Tandis que nous escaladons tant bien que mal, avez-vous noté, amis noir et vert, que notre détour par la pampa de Holmberg ne nous a pas vraiment rapprochés de notre but ? Cette petite incursion dans l’Argentine du début du 20è devait constituer une opération blanche, neutre par rapport au déroulement normal de notre quête du tigre du Benghale, une parenthèse qui n’aurait pas laissé de trace. Or, si l’on en croit une cartographie personnelle passablement divergente du planisphère des géographes il est vrai, mais très efficace pour se repérer à coup sûr dans ce territoire-ci, ces montagnes se situent plus loin du Benghale que le champ de betteraves où nous crapahutions il y a 10 pages.
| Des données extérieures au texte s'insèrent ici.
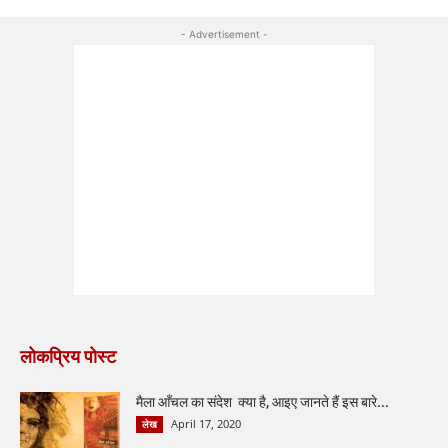
- Advertisement -
लोकप्रिय पोस्ट
मैला आँचल का संदेश क्या है, आइए जानते हैं इस बारे...
April 17, 2020
लेख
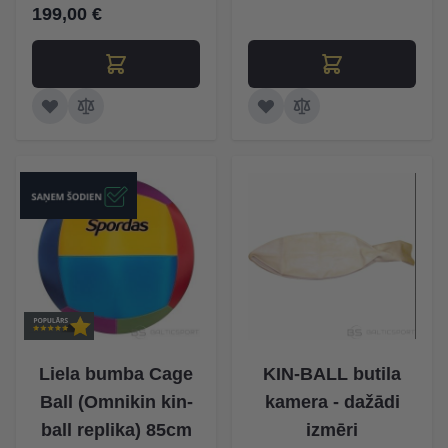
199,00 €
Liela bumba Cage
KIN-BALL butila
Ball (Omnikin kin-
kamera - dažādi
ball replika) 85cm
izmēri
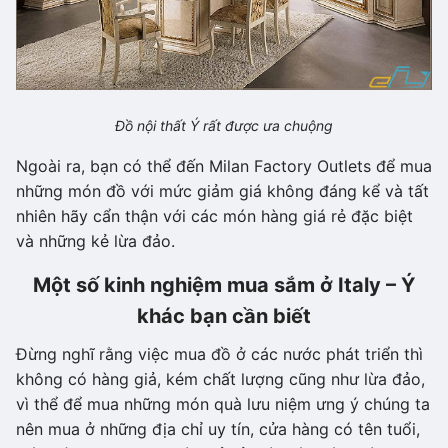
Đồ nội thất Ý rất được ưa chuộng
Ngoài ra, bạn có thể đến Milan Factory Outlets để mua
những món đồ với mức giảm giá không đáng kể và tất
nhiên hãy cẩn thận với các món hàng giá rẻ đặc biệt
và những kẻ lừa đảo.
Một số kinh nghiệm mua sắm ở Italy – Ý
khác bạn cần biết
Đừng nghĩ rằng việc mua đồ ở các nước phát triển thì
không có hàng giả, kém chất lượng cũng như lừa đảo,
vì thể để mua những món quà lưu niệm ưng ý chúng ta
nên mua ở những địa chỉ uy tín, cửa hàng có tên tuổi,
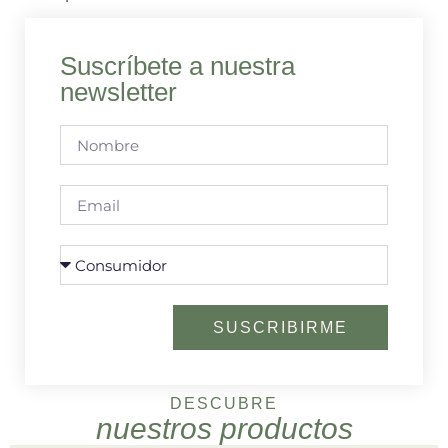
Suscríbete a nuestra
newsletter
SUSCRIBIRME
DESCUBRE
nuestros productos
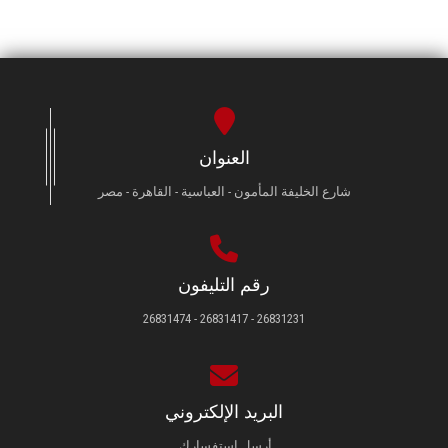
العنوان
شارع الخليفة المأمون - العباسية - القاهرة - مصر
رقم التليفون
26831231 - 26831417 - 26831474
البريد الإلكتروني
أرسل استفسارك.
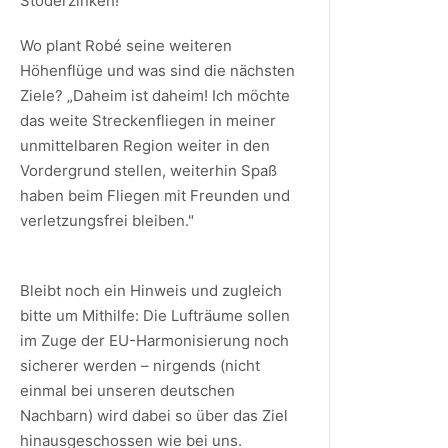
Stoderzinken!
Wo plant Robé seine weiteren
Höhenflüge und was sind die nächsten
Ziele? „Daheim ist daheim! Ich möchte
das weite Streckenfliegen in meiner
unmittelbaren Region weiter in den
Vordergrund stellen, weiterhin Spaß
haben beim Fliegen mit Freunden und
verletzungsfrei bleiben."
Bleibt noch ein Hinweis und zugleich
bitte um Mithilfe: Die Lufträume sollen
im Zuge der EU-Harmonisierung noch
sicherer werden – nirgends (nicht
einmal bei unseren deutschen
Nachbarn) wird dabei so über das Ziel
hinausgeschossen wie bei uns.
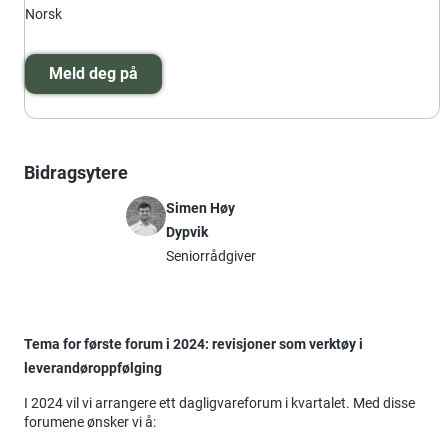
Norsk
Meld deg på
Bidragsytere
Simen Høy
Dypvik
Seniorrådgiver
Tema for første forum i 2024: revisjoner som verktøy i
leverandøroppfølging
I 2024 vil vi arrangere ett dagligvareforum i kvartalet. Med disse
forumene ønsker vi å:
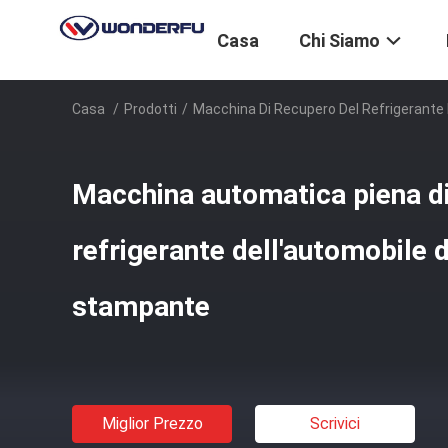
Casa
Chi Siamo
Casa
/
Prodotti
/
Macchina Di Recupero Del Refrigerante 
Macchina automatica piena di
refrigerante dell'automobile 
stampante
Miglior Prezzo
Scrivici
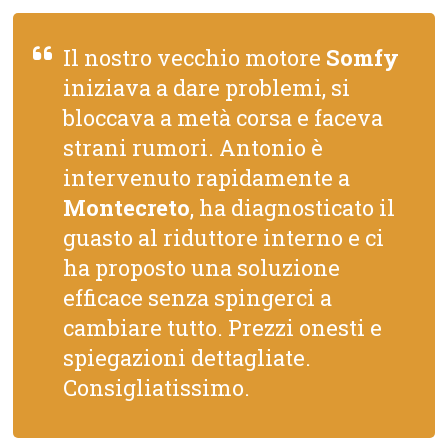
Il nostro vecchio motore
Somfy
iniziava a dare problemi, si
bloccava a metà corsa e faceva
strani rumori. Antonio è
intervenuto rapidamente a
Montecreto
, ha diagnosticato il
guasto al riduttore interno e ci
ha proposto una soluzione
efficace senza spingerci a
cambiare tutto. Prezzi onesti e
spiegazioni dettagliate.
Consigliatissimo.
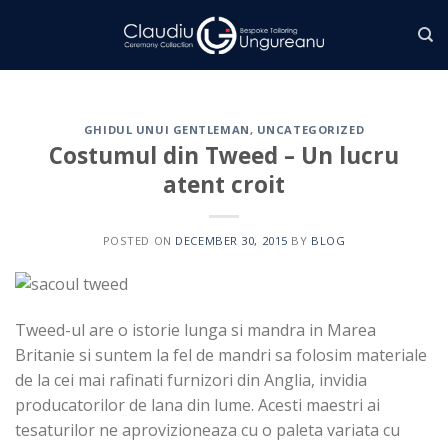
Skip
to
content
GHIDUL UNUI GENTLEMAN
,
UNCATEGORIZED
Costumul din Tweed – Un lucru
atent croit
POSTED ON
DECEMBER 30, 2015
BY
BLOG
Tweed-ul are o istorie lunga si mandra in Marea
Britanie si suntem la fel de mandri sa folosim materiale
de la cei mai rafinati furnizori din Anglia, invidia
producatorilor de lana din lume. Acesti maestri ai
tesaturilor ne aprovizioneaza cu o paleta variata cu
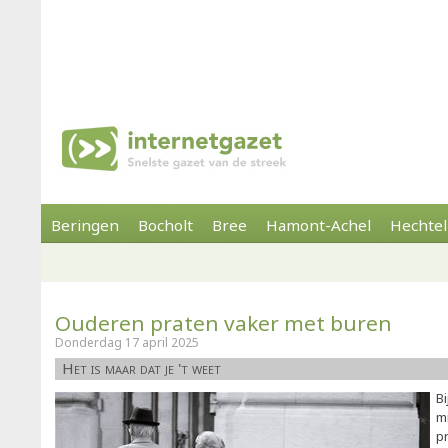
Beringen
Bocholt
Bree
Hamont-Achel
Hechtel
Ouderen praten vaker met buren
Donderdag 17 april 2025
Het is maar dat je 't weet
B
m
pr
Il faut revoir notre stratégie du « à l’est toute ! », tenter un itinéraire qui piquerait vers le sud, via le Moyen-Orient… L’idée est très mauvaise par les temps qui courent, certes… Nous réfléchirons à tout cela après une bonne nuit de sommeil.
Ho hisse ! Nous y sommes…
Ma foi, la lune se dévoile et cette couronne de portail en fer forgé me semble bien familière ; la cour de ce château je la reconnais, la porte aussi, la porte surtout… mais où les ai-je vus auparavant… Il faisait nuit et il pleuvait… -- Allais-tu pieds nus comme ce soir aussi ? -- Non… Je reconnais cette porte mais on ne l’a jamais ouverte pour moi ; un homme chaussé de bottes l’a empruntée un jour, mais je n’y étais pas vraiment, je n’étais pas vraiment là…
Bah, grenouille, tu dois t’en souvenir aussi : tout me revient à présent, la scène entre Raoul de Kerpezdrons et son épouse, tu me l’as montrée toute entière dans ta gorge gonflée.
Allez, s’il te plait grenouille, regarde-nous, mon daemon et moi, te faire les yeux doux, s’il te plait dis-moi oui : laisse-nous entrevoir la vie de ce château, ce soir, puis, promis juré, nous irons dormir.